Santali-language text typed in Ol chiki using ASCII and other legacy encoding systems can now be converted to Unicode so that the text can be used universally, online content will be easily searchable and users can reuse content with ease.

If you know of a language that is used by a considerably small group of people and is written by a script other than Latin or Mandarin or Russian (or any such well known ones), there might be a chance that they use a non-standard character encoding instead of Unicode, a globally accepted standard character encoding.

But why a common user should bother? Most non-standard character encoding used in the industry are modified ASCII encoding. ASCII or the American Standard Code for Information Interchange became widespread in the 1960s before the advent of Unicode. Anyone can create their own version of ASCII for their own writing system by replacing a Latin character by one of their own. So, as a result of that, a native language character would appear when one types a Latin character, say “A” or “B”. It’s a faulty system in today’s context as Unicode was primarily created to solve such multiple standards (or the lack of that) for any writing system. It provides specific values for each character of an alphabet. So, no matter, what font one uses, the characters will be displayed uniformly in all computers/other devices.

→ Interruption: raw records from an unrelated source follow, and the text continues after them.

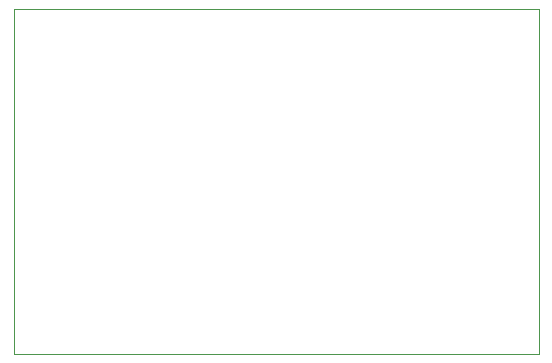
<source format=gbr>
G04 (created by PCBNEW (2013-04-19 BZR 4011)-stable) date 5/10/2013 9:41:03 PM*
%MOIN*%
G04 Gerber Fmt 3.4, Leading zero omitted, Abs format*
%FSLAX34Y34*%
G01*
G70*
G90*
G04 APERTURE LIST*
%ADD10C,0.006*%
%ADD11C,0.00393701*%
G04 APERTURE END LIST*
G54D10*
G54D11*
X88500Y-38000D02*
X71000Y-38000D01*
X88500Y-49500D02*
X88500Y-38000D01*
X71000Y-49500D02*
X88500Y-49500D01*
X71000Y-38000D02*
X71000Y-49500D01*
M02*

</source>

Unicode in a way unifies different fonts — the way characters look because of varied styles and aesthetic looks. In the case of Santali, many publications like the Fagun magazine have been using a non-standard and modified ASCII character encoding since long. But one cannot find their content by a simple Google search as it is not in Unicode.

I’m really excited to announce that with support from community leaders like Ramjit Tudu who supported a lot with the character mapping, we have built a converter to convert from Santali text in Latin into text in Ol chiki.

The code is released under an MIT license and is available in our GitHub repo.